Your task is to output the listing word for word, with pictures excluded.

*** Dataset ***

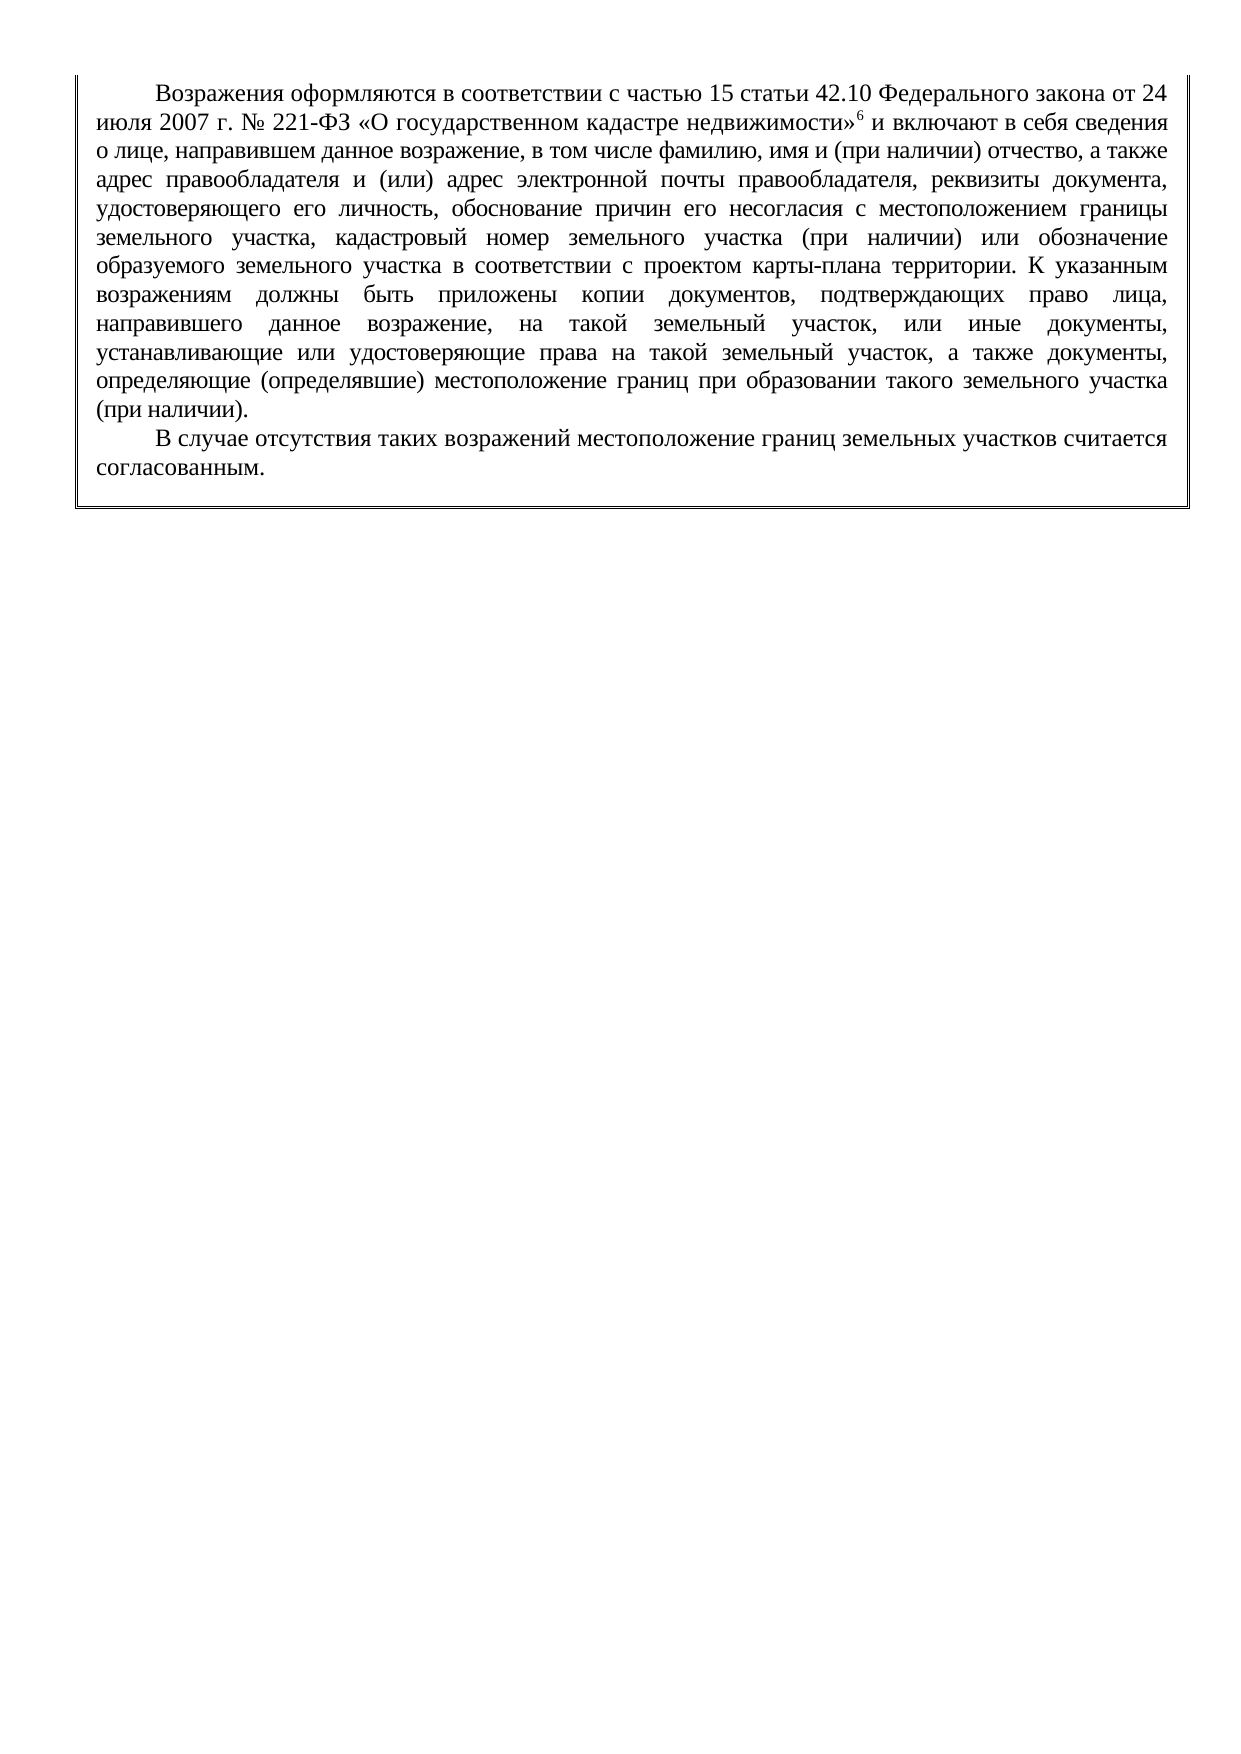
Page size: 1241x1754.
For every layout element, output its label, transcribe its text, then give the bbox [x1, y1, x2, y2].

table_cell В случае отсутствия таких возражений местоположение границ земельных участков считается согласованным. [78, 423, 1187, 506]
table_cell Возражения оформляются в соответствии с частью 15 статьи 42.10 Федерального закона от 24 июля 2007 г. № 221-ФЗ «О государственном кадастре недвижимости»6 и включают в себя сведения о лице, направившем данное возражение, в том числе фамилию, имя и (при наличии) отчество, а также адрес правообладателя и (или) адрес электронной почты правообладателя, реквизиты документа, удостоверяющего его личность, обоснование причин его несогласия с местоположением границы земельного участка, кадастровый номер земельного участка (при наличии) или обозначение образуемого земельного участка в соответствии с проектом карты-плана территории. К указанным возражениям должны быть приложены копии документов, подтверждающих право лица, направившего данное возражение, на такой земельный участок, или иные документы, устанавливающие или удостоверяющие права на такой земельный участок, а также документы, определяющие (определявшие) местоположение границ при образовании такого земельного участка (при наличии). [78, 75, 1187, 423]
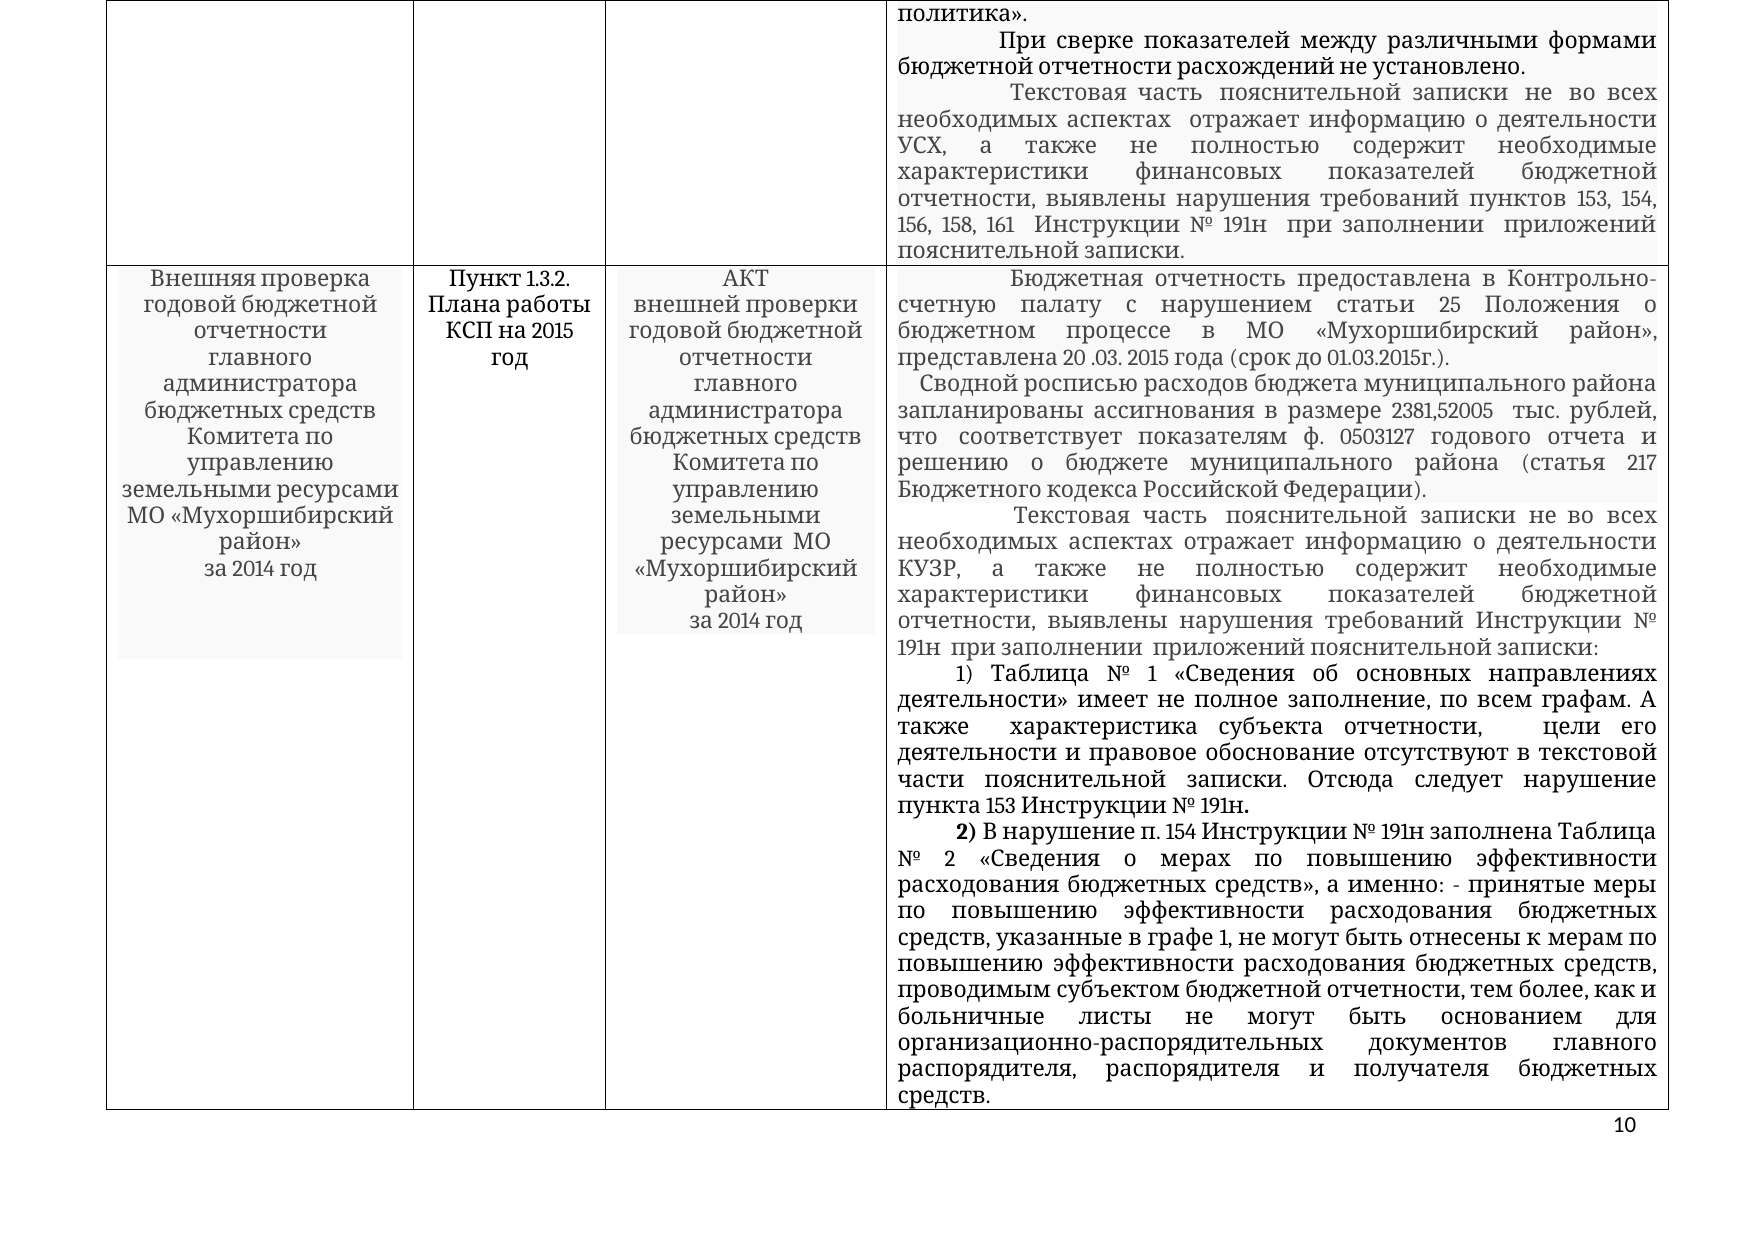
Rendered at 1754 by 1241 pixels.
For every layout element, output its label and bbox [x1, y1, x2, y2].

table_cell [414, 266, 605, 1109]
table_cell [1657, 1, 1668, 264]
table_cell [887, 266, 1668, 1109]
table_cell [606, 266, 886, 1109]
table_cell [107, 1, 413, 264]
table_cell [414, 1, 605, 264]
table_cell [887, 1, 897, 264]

***

● Result
Page size: 1241x1754.
For every layout element, output its label, transcribe its text, then give the bbox [x1, y1, x2, y2].

table_cell В случае отсутствия таких возражений местоположение границ земельных участков считается согласованным. [78, 423, 1187, 506]
table_cell Возражения оформляются в соответствии с частью 15 статьи 42.10 Федерального закона от 24 июля 2007 г. № 221-ФЗ «О государственном кадастре недвижимости»6 и включают в себя сведения о лице, направившем данное возражение, в том числе фамилию, имя и (при наличии) отчество, а также адрес правообладателя и (или) адрес электронной почты правообладателя, реквизиты документа, удостоверяющего его личность, обоснование причин его несогласия с местоположением границы земельного участка, кадастровый номер земельного участка (при наличии) или обозначение образуемого земельного участка в соответствии с проектом карты-плана территории. К указанным возражениям должны быть приложены копии документов, подтверждающих право лица, направившего данное возражение, на такой земельный участок, или иные документы, устанавливающие или удостоверяющие права на такой земельный участок, а также документы, определяющие (определявшие) местоположение границ при образовании такого земельного участка (при наличии). [78, 75, 1187, 423]
Rendered at 1754 by 1241 pixels.
For every layout element, output its label and bbox [x1, y1, x2, y2].

table_cell [414, 266, 605, 1109]
table_cell [1657, 1, 1668, 264]
table_cell [887, 266, 1668, 1109]
table_cell [606, 266, 886, 1109]
table_cell [107, 1, 413, 264]
table_cell [414, 1, 605, 264]
table_cell [887, 1, 897, 264]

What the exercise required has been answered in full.